## [Try it]
Using the records below, output the stretch that opens with the line containing "Here is an updated" and closes with the line containing "to pick up and", exactly and including both lines, with nothing more.

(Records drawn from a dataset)
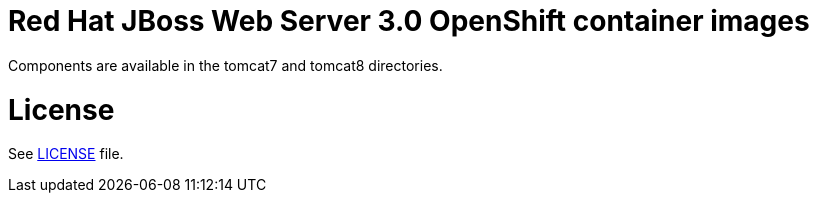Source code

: # Red Hat JBoss Web Server 3.0 OpenShift container images

Components are available in the tomcat7 and tomcat8 directories.

# License

See link:LICENSE[LICENSE] file.
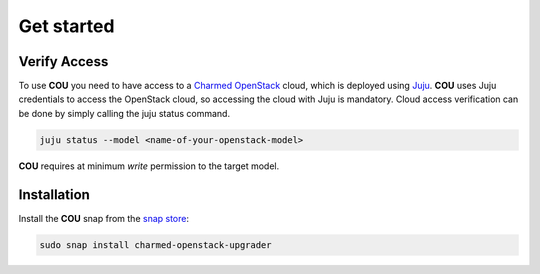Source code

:===========
Get started
===========

Verify Access
-------------
To use **COU** you need to have access to a `Charmed OpenStack`_ cloud, which is deployed
using `Juju`_. **COU** uses Juju credentials to access the OpenStack cloud, so accessing
the cloud with Juju is mandatory. Cloud access verification can be done by simply
calling the juju status command.

.. code:: bash
    
    juju status --model <name-of-your-openstack-model>


**COU** requires at minimum `write` permission to the target model.

Installation
------------
Install the **COU** snap from the `snap store`_:

.. code:: bash
    
    sudo snap install charmed-openstack-upgrader

.. LINKS
.. _Charmed OpenStack: https://ubuntu.com/openstack/docs
.. _Juju: https://juju.is/docs/juju
.. _snap store: https://snapcraft.io/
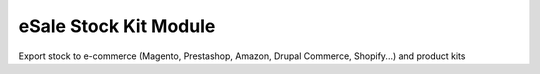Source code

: eSale Stock Kit Module
######################

Export stock to e-commerce (Magento, Prestashop, Amazon, Drupal Commerce,
Shopify...) and product kits
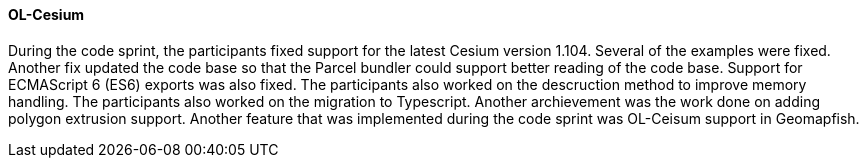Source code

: [[olcesium_results]]
==== OL-Cesium

During the code sprint, the participants fixed support for the latest Cesium version 1.104. Several of the examples were fixed. Another fix updated the code base so that the Parcel bundler could support better reading of the code base. Support for ECMAScript 6 (ES6) exports was also fixed. The participants also worked on the descruction method to improve memory handling. The participants also worked on the migration to Typescript. Another archievement was the work done on adding polygon extrusion support. Another feature that was implemented during the code sprint was OL-Ceisum support in Geomapfish.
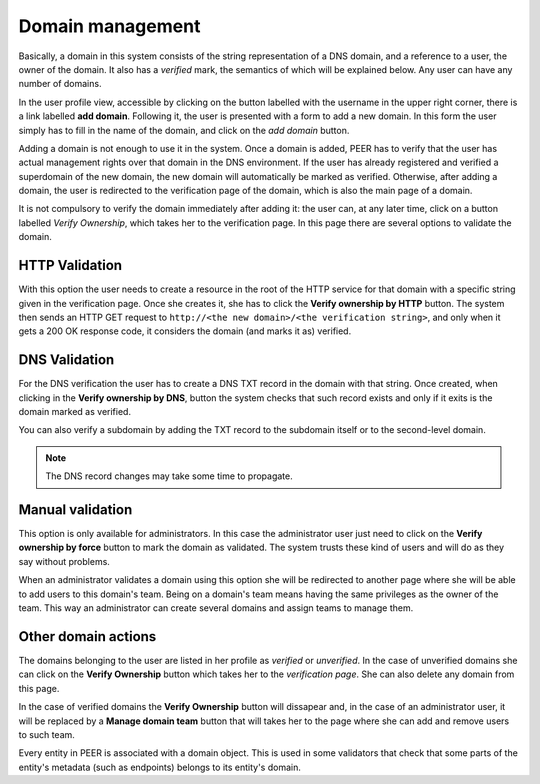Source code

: 
Domain management
=================

Basically, a domain in this system consists of the string representation of
a DNS domain, and a reference to a user, the owner of the domain. It also
has a *verified* mark, the semantics of which will be explained below. Any
user can have any number of domains.

In the user profile view, accessible by clicking on the button labelled with
the username in the upper right corner, there is a link labelled
**add domain**. Following it, the user is presented with a form to add a
new domain. In this form the user simply has to fill in the name of the
domain, and click on the *add domain* button.

Adding a domain is not enough to use it in the system. Once a domain is added,
PEER has to verify that the user has actual management rights over that domain
in the DNS environment. If the user has already registered and verified a
superdomain of the new domain, the new domain will automatically be marked as
verified. Otherwise, after adding a domain, the user is redirected to the
verification page of the domain, which is also the main page of a domain.

It is not compulsory to verify the domain immediately after adding it: the
user can, at any later time, click on a button labelled *Verify
Ownership*, which takes her to the verification page. In this page there
are several options to validate the domain.


HTTP Validation
---------------
With this option the user needs to create a resource in the root of the
HTTP service for that domain with a specific string given in the verification
page. Once she creates it, she has to click the **Verify ownership by HTTP**
button. The system then sends an HTTP GET request to ``http://<the new
domain>/<the verification string>``, and only when it gets a 200 OK response
code, it considers the domain (and marks it as) verified.


DNS Validation
--------------
For the DNS verification the user has to create a DNS TXT record in the
domain with that string. Once created, when clicking in the
**Verify ownership by DNS**, button the system checks that such record
exists and only if it exits is the domain marked as verified.

You can also verify a subdomain by adding the TXT record to the subdomain
itself or to the second-level domain.

.. note::

    The DNS record changes may take some time to propagate.


Manual validation
-----------------
This option is only available for administrators. In this case the
administrator user just need to click on the **Verify ownership by force**
button to mark the domain as validated. The system trusts these kind of
users and will do as they say without problems.

When an administrator validates a domain using this option she will be
redirected to another page where she will be able to add users to this
domain's team. Being on a domain's team means having the same privileges
as the owner of the team. This way an administrator can create several
domains and assign teams to manage them.

Other domain actions
--------------------

The domains belonging to the user are listed in her profile as
*verified* or *unverified*. In the case of unverified domains she can click
on the **Verify Ownership** button which takes her to the
*verification page*. She can also delete any domain from this page.

In the case of verified domains the **Verify Ownership** button will
dissapear and, in the case of an administrator user, it will be replaced
by a **Manage domain team** button that will takes her to the page
where she can add and remove users to such team.

Every entity in PEER is associated with a domain object. This is used in
some validators that check that some parts of the entity's metadata (such as
endpoints) belongs to its entity's domain.
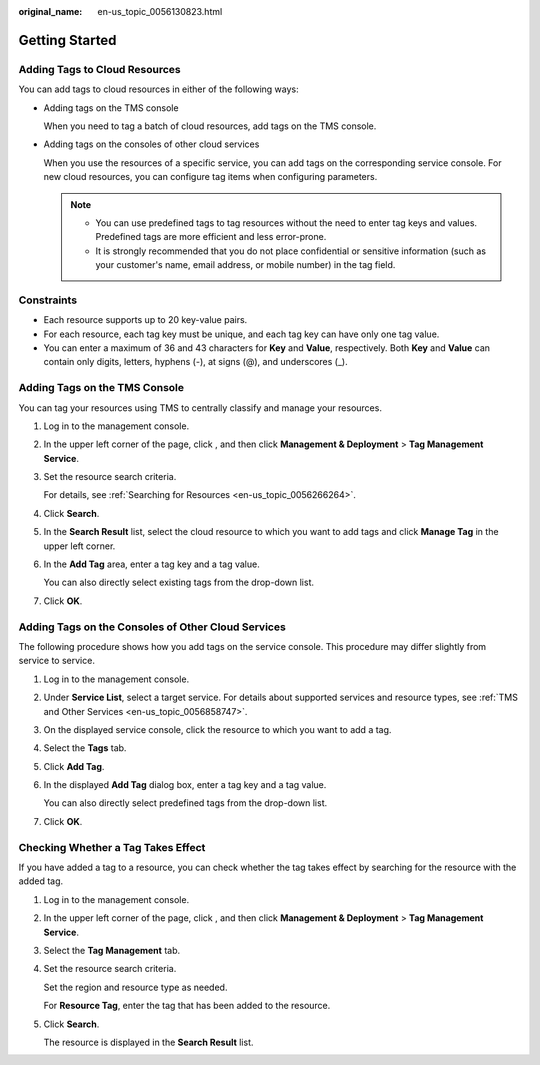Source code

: :original_name: en-us_topic_0056130823.html

.. _en-us_topic_0056130823:

Getting Started
===============

Adding Tags to Cloud Resources
------------------------------

You can add tags to cloud resources in either of the following ways:

-  Adding tags on the TMS console

   When you need to tag a batch of cloud resources, add tags on the TMS console.

-  Adding tags on the consoles of other cloud services

   When you use the resources of a specific service, you can add tags on the corresponding service console. For new cloud resources, you can configure tag items when configuring parameters.

   .. note::

      -  You can use predefined tags to tag resources without the need to enter tag keys and values. Predefined tags are more efficient and less error-prone.
      -  It is strongly recommended that you do not place confidential or sensitive information (such as your customer's name, email address, or mobile number) in the tag field.

Constraints
-----------

-  Each resource supports up to 20 key-value pairs.
-  For each resource, each tag key must be unique, and each tag key can have only one tag value.
-  You can enter a maximum of 36 and 43 characters for **Key** and **Value**, respectively. Both **Key** and **Value** can contain only digits, letters, hyphens (-), at signs (@), and underscores (_).

Adding Tags on the TMS Console
------------------------------

You can tag your resources using TMS to centrally classify and manage your resources.

#. Log in to the management console.

#. In the upper left corner of the page, click |image1|, and then click **Management & Deployment** > **Tag Management Service**.

#. Set the resource search criteria.

   For details, see :ref:`Searching for Resources <en-us_topic_0056266264>`.

#. Click **Search**.

#. In the **Search Result** list, select the cloud resource to which you want to add tags and click **Manage Tag** in the upper left corner.

#. In the **Add Tag** area, enter a tag key and a tag value.

   You can also directly select existing tags from the drop-down list.

#. Click **OK**.

Adding Tags on the Consoles of Other Cloud Services
---------------------------------------------------

The following procedure shows how you add tags on the service console. This procedure may differ slightly from service to service.

#. Log in to the management console.

#. Under **Service List**, select a target service. For details about supported services and resource types, see :ref:`TMS and Other Services <en-us_topic_0056858747>`.

#. On the displayed service console, click the resource to which you want to add a tag.

#. Select the **Tags** tab.

#. Click **Add Tag**.

#. In the displayed **Add Tag** dialog box, enter a tag key and a tag value.

   You can also directly select predefined tags from the drop-down list.

#. Click **OK**.

Checking Whether a Tag Takes Effect
-----------------------------------

If you have added a tag to a resource, you can check whether the tag takes effect by searching for the resource with the added tag.

#. Log in to the management console.

#. In the upper left corner of the page, click |image2|, and then click **Management & Deployment** > **Tag Management Service**.

#. Select the **Tag Management** tab.

#. Set the resource search criteria.

   Set the region and resource type as needed.

   For **Resource Tag**, enter the tag that has been added to the resource.

#. Click **Search**.

   The resource is displayed in the **Search Result** list.

.. |image1| image:: /_static/images/en-us_image_0000001982565541.png
.. |image2| image:: /_static/images/en-us_image_0000001982445689.png
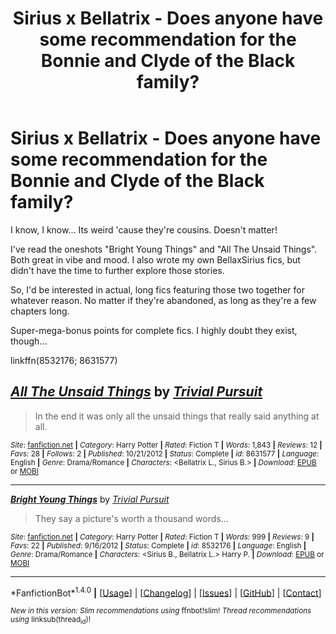 #+TITLE: Sirius x Bellatrix - Does anyone have some recommendation for the Bonnie and Clyde of the Black family?

* Sirius x Bellatrix - Does anyone have some recommendation for the Bonnie and Clyde of the Black family?
:PROPERTIES:
:Author: UndeadBBQ
:Score: 11
:DateUnix: 1491231471.0
:DateShort: 2017-Apr-03
:FlairText: Request
:END:
I know, I know... Its weird 'cause they're cousins. Doesn't matter!

I've read the oneshots "Bright Young Things" and "All The Unsaid Things". Both great in vibe and mood. I also wrote my own BellaxSirius fics, but didn't have the time to further explore those stories.

So, I'd be interested in actual, long fics featuring those two together for whatever reason. No matter if they're abandoned, as long as they're a few chapters long.

Super-mega-bonus points for complete fics. I highly doubt they exist, though...

linkffn(8532176; 8631577)


** [[http://www.fanfiction.net/s/8631577/1/][*/All The Unsaid Things/*]] by [[https://www.fanfiction.net/u/3913958/Trivial-Pursuit][/Trivial Pursuit/]]

#+begin_quote
  In the end it was only all the unsaid things that really said anything at all.
#+end_quote

^{/Site/: [[http://www.fanfiction.net/][fanfiction.net]] *|* /Category/: Harry Potter *|* /Rated/: Fiction T *|* /Words/: 1,843 *|* /Reviews/: 12 *|* /Favs/: 28 *|* /Follows/: 2 *|* /Published/: 10/21/2012 *|* /Status/: Complete *|* /id/: 8631577 *|* /Language/: English *|* /Genre/: Drama/Romance *|* /Characters/: <Bellatrix L., Sirius B.> *|* /Download/: [[http://www.ff2ebook.com/old/ffn-bot/index.php?id=8631577&source=ff&filetype=epub][EPUB]] or [[http://www.ff2ebook.com/old/ffn-bot/index.php?id=8631577&source=ff&filetype=mobi][MOBI]]}

--------------

[[http://www.fanfiction.net/s/8532176/1/][*/Bright Young Things/*]] by [[https://www.fanfiction.net/u/3913958/Trivial-Pursuit][/Trivial Pursuit/]]

#+begin_quote
  They say a picture's worth a thousand words...
#+end_quote

^{/Site/: [[http://www.fanfiction.net/][fanfiction.net]] *|* /Category/: Harry Potter *|* /Rated/: Fiction T *|* /Words/: 999 *|* /Reviews/: 9 *|* /Favs/: 22 *|* /Published/: 9/16/2012 *|* /Status/: Complete *|* /id/: 8532176 *|* /Language/: English *|* /Genre/: Drama/Romance *|* /Characters/: <Sirius B., Bellatrix L.> Harry P. *|* /Download/: [[http://www.ff2ebook.com/old/ffn-bot/index.php?id=8532176&source=ff&filetype=epub][EPUB]] or [[http://www.ff2ebook.com/old/ffn-bot/index.php?id=8532176&source=ff&filetype=mobi][MOBI]]}

--------------

*FanfictionBot*^{1.4.0} *|* [[[https://github.com/tusing/reddit-ffn-bot/wiki/Usage][Usage]]] | [[[https://github.com/tusing/reddit-ffn-bot/wiki/Changelog][Changelog]]] | [[[https://github.com/tusing/reddit-ffn-bot/issues/][Issues]]] | [[[https://github.com/tusing/reddit-ffn-bot/][GitHub]]] | [[[https://www.reddit.com/message/compose?to=tusing][Contact]]]

^{/New in this version: Slim recommendations using/ ffnbot!slim! /Thread recommendations using/ linksub(thread_id)!}
:PROPERTIES:
:Author: FanfictionBot
:Score: 2
:DateUnix: 1491231487.0
:DateShort: 2017-Apr-03
:END:

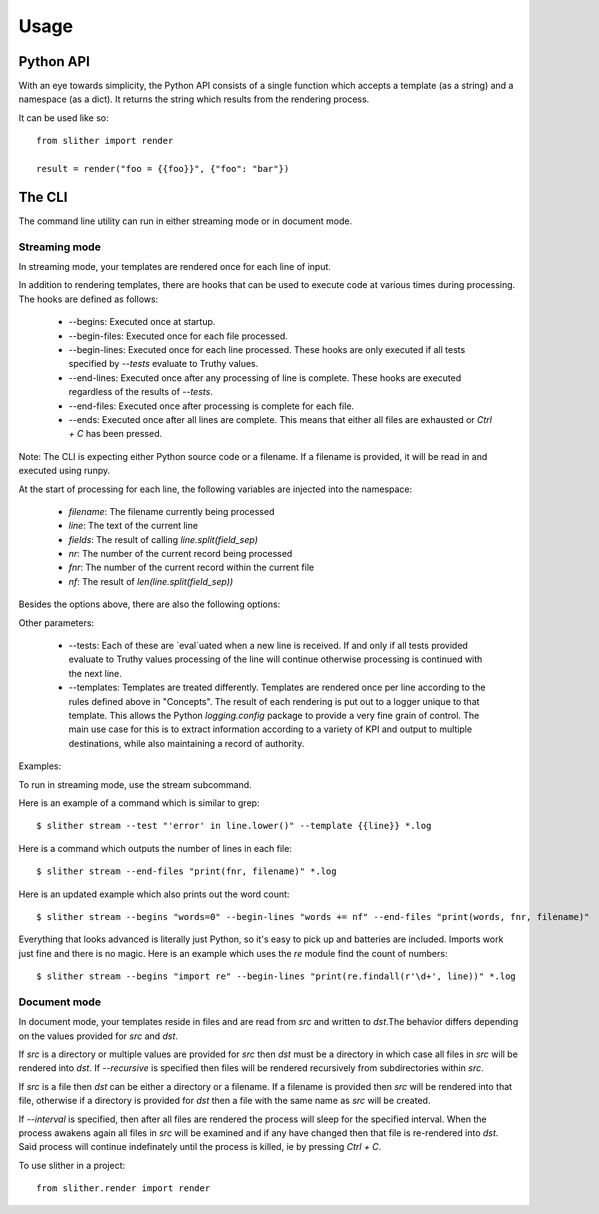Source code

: =====
Usage
=====

Python API
----------

With an eye towards simplicity, the Python API consists of a single function
which accepts a template (as a string) and a namespace (as a dict). It returns
the string which results from the rendering process.

It can be used like so::

  from slither import render

  result = render("foo = {{foo}}", {"foo": "bar"})

The CLI
-------
The command line utility can run in either streaming mode or in document mode.

Streaming mode
==============

In streaming mode, your templates are rendered once for each line of input.

In addition to rendering templates, there are hooks that can be used to
execute code at various times during processing. The hooks are defined as
follows:

  * --begins: Executed once at startup.
  * --begin-files: Executed once for each file processed.
  * --begin-lines: Executed once for each line processed. These hooks are only executed if all tests specified by `--tests` evaluate to Truthy values.
  * --end-lines: Executed once after any processing of line is complete. These hooks are executed regardless of the results of `--tests`.
  * --end-files:  Executed once after processing is complete for each file.
  * --ends: Executed once after all lines are complete. This means that either all files are exhausted or `Ctrl + C` has been pressed.

Note: The CLI is expecting either Python source code or a filename. If
a filename is provided, it will be read in and executed using runpy.

At the start of processing for each line, the following variables
are injected into the namespace:

  * `filename`: The filename currently being processed
  * `line`: The text of the current line
  * `fields`: The result of calling `line.split(field_sep)`
  * `nr`: The number of the current record being processed
  * `fnr`: The number of the current record within the current file
  * `nf`: The result of `len(line.split(field_sep))`

Besides the options above, there are also the following options:

Other parameters:

  * --tests: Each of these are `eval`uated when a new line is received. If and only if all tests provided evaluate to Truthy values processing of the line will continue otherwise processing is continued with the next line.
  * --templates: Templates are treated differently. Templates are rendered once per line according to the rules defined above in "Concepts". The result of each rendering is put out to a logger unique to that template. This allows the Python `logging.config` package to provide a very fine grain of control. The main use case for this is to extract information according to a variety of KPI and output to multiple destinations, while also maintaining a record of authority.

Examples:

To run in streaming mode, use the stream subcommand.

Here is an example of a command which is similar to grep::

  $ slither stream --test "'error' in line.lower()" --template {{line}} *.log

Here is a command which outputs the number of lines in each file::

  $ slither stream --end-files "print(fnr, filename)" *.log

Here is an updated example which also prints out the word count::

  $ slither stream --begins "words=0" --begin-lines "words += nf" --end-files "print(words, fnr, filename)"

Everything that looks advanced is literally just Python, so it's easy
to pick up and batteries are included. Imports work just fine and there is
no magic. Here is an example which uses the `re` module find the count of
numbers::

  $ slither stream --begins "import re" --begin-lines "print(re.findall(r'\d+', line))" *.log

Document mode
=============

In document mode, your templates reside in files and are read from `src`
and written to `dst`.The behavior differs depending on the values provided
for `src` and `dst`.

If `src` is a directory or multiple values are provided for `src`
then `dst` must be a directory in which case all files in `src` will
be rendered into `dst`. If `--recursive` is specified then files will
be rendered recursively from subdirectories within `src`.

If `src` is a file then `dst` can be either a directory or a filename. If a
filename is provided then `src` will be rendered into that file, otherwise
if a directory is provided for `dst` then a file with the same name as `src`
will be created.

If `--interval` is specified, then after all files are rendered the process
will sleep for the specified interval. When the process awakens again all files
in `src` will be examined and if any have changed then that file is re-rendered
into `dst`. Said process will continue indefinately until the process is killed,
ie by pressing `Ctrl + C`.

To use slither in a project::

    from slither.render import render
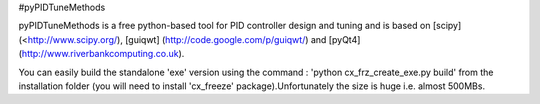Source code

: #pyPIDTuneMethods

pyPIDTuneMethods is a free python-based tool for PID controller design and tuning and is based on [scipy] (<http://www.scipy.org/), [guiqwt] (http://code.google.com/p/guiqwt/) and [pyQt4] (http://www.riverbankcomputing.co.uk). 

You can easily build the standalone 'exe' version using the command : 'python cx_frz_create_exe.py build' from the installation folder (you will need to install 'cx_freeze' package).Unfortunately the size is huge i.e. almost 500MBs.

## [Task response]
Here is an updated example which also prints out the word count::

  $ slither stream --begins "words=0" --begin-lines "words += nf" --end-files "print(words, fnr, filename)"

Everything that looks advanced is literally just Python, so it's easy
to pick up and batteries are included. Imports work just fine and there is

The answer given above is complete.